Ulica Piwna, zamknięta majestatyczną wieżą Bazyliki Mariackiej i Wielką Zbrojownią, z roku na rok ma w sobie coraz więcej uroku. To moja ulubiona ulica, wciąż jednak brakuje mi na niej kwiatów.
Ulica Piwna w kwiatach – kwiaty w oknach, kwiaty na przedprożach, kwiaty w restauracyjnych ogródkach. Taki obraz towarzyszy moim myślom od dawna. Być może jestem niepoprawną optymistką, wierzę jednak, że ta wizja kiedyś się zrealizuje.
Zanim jednak ujrzę w oknach kaskady kwiatów, proponuję konkurs skierowany do restauratorów i wszelkiego innego biznesu, który ulokował się przy ul. Piwnej.
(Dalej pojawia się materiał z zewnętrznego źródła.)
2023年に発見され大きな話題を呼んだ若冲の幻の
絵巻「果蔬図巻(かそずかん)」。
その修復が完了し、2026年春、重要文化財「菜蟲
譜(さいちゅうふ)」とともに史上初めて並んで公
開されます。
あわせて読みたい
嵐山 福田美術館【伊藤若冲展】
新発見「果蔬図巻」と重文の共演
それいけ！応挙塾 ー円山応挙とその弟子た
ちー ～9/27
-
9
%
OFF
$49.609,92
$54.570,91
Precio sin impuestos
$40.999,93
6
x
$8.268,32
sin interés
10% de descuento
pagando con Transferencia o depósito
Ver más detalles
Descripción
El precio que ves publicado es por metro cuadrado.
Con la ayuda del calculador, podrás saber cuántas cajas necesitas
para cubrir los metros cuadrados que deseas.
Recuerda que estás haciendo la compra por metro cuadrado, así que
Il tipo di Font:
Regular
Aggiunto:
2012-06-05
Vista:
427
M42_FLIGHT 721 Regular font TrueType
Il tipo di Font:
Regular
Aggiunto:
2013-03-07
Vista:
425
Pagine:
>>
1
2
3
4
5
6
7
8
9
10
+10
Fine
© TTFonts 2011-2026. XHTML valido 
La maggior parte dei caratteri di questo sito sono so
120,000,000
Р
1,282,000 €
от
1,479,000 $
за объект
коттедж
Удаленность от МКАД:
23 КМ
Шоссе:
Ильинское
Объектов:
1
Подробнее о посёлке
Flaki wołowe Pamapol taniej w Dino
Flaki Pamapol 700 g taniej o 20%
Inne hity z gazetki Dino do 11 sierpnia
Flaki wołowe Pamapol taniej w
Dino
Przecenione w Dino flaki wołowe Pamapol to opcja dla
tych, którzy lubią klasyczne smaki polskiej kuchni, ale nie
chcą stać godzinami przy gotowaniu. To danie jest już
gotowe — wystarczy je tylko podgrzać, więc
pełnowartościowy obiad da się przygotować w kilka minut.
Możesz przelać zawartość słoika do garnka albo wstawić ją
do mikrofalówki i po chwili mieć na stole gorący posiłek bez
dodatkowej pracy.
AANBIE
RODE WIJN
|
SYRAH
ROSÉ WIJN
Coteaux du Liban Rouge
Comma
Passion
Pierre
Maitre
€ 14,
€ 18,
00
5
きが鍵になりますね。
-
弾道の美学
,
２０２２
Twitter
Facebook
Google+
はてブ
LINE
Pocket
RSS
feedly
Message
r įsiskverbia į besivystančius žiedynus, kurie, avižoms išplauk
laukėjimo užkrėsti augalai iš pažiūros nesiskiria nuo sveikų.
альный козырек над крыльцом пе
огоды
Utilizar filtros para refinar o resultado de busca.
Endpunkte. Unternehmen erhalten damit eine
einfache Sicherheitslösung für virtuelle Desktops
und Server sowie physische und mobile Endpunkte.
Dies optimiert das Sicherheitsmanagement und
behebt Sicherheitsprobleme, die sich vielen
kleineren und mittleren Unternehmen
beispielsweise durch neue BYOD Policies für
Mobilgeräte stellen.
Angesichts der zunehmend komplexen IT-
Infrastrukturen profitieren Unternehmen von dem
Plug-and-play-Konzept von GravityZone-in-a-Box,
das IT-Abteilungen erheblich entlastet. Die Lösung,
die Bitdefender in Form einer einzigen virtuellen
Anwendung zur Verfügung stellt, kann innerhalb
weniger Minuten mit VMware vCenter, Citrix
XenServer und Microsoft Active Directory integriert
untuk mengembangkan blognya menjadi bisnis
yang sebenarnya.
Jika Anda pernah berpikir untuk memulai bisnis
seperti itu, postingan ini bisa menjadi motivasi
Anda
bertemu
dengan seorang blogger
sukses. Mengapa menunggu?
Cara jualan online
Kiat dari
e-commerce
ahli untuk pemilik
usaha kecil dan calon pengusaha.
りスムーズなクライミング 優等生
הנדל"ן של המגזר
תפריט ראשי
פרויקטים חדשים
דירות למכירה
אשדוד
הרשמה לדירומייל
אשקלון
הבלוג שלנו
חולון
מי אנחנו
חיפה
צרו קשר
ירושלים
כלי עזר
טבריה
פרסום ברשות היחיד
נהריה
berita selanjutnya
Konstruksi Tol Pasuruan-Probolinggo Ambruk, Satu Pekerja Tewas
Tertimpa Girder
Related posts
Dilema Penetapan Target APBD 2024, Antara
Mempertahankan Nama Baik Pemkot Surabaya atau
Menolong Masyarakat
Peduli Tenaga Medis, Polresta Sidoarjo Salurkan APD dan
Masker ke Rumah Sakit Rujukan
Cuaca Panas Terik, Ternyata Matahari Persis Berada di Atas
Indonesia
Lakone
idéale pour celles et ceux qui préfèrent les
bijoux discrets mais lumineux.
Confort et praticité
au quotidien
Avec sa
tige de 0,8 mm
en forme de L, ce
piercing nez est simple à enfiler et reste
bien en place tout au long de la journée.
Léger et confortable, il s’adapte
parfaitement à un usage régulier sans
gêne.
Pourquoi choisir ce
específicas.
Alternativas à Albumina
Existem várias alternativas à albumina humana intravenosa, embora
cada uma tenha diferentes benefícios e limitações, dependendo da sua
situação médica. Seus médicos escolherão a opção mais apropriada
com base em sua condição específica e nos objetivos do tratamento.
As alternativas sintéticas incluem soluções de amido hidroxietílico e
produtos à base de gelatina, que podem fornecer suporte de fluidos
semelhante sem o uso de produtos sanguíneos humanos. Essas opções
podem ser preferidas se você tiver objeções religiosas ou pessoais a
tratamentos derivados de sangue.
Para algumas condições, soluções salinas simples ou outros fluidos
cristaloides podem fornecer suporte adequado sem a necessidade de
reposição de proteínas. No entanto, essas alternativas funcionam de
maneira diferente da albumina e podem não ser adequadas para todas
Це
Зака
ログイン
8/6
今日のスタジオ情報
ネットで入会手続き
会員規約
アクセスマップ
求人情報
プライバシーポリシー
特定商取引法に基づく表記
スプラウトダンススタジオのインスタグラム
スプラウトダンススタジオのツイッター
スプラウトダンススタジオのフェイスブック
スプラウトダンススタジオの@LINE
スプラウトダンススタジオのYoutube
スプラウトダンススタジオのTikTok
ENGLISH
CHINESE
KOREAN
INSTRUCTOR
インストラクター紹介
Dzisiaj oczy cieszą bratki, stopniowo zdobiące otoczenie niemal każdej restauracji. Ich żywot nie jest jednak długi i wkrótce zostaną zastąpione typowo letnią roślinnością, z wszechobecnymi pelargoniami, pojawią się uliczne ogródki.
Ulica Piwna w kwiatach
Chciałabym zachęcić restauratorów do zdrowej rywalizacji, której przedmiotem miałaby być aranżacja najbliższego otoczenia ich lokali. Najpiękniejsza realizacja zostanie nagrodzona roczną reklamą – PREZENTACJĄ na moim blogu:
Do udziału w konkursie zaprosiłam jury w składzie:
Katarzyna Rozmarynowska – architektka pracująca na Politechnice Gdańskiej, autorka książki „Ogrody odchodzące…?”
Emilia Kalkowska-Marszałek – artystka, właścicielka autorskiej pracowni artystycznej Art Mi Studio
Julia Antosz-Kowalska – architekt krajobrazu, członkini Forum Rozwoju Aglomeracji Gdańskiej
Dariusz Słodkowski – Radny Miasta Gdańska
Maciej Suchanek – Forum Rozwoju Aglomeracji Gdańskiej
W czasie wakacji będziemy się pilnie przyglądali ogródkom i witrynom lokali, po wakacjach zorganizujemy w naszym gronie spacer i ogłosimy zwycięzcę:)
NAGRODA – roczna REKLAMA w formie PREZENTACJI
A ja bardzo lubię iść jeszcze kawałek dalej, na Chlebnicką. Urokliwy zakątek, cichy także podczas największych imprez. Można tam podziwiać bardzo ciekawe i piękne obiekty, albo zwyczajnie odpocząć od gwaru i tłoku. Może nie warto wprowadzać tam „wielkiego biznesu”, ale na pewno warto zadbać o fasady, piwniczki… Warto pomyśleć nad uzupełnieniem/restauracją „plomby” wstawionej tam już dawno (prawie przy samej bramie), która dziś straszy w całej swej postaci. Och, gdyby tak rozszerzyć ten konkurs…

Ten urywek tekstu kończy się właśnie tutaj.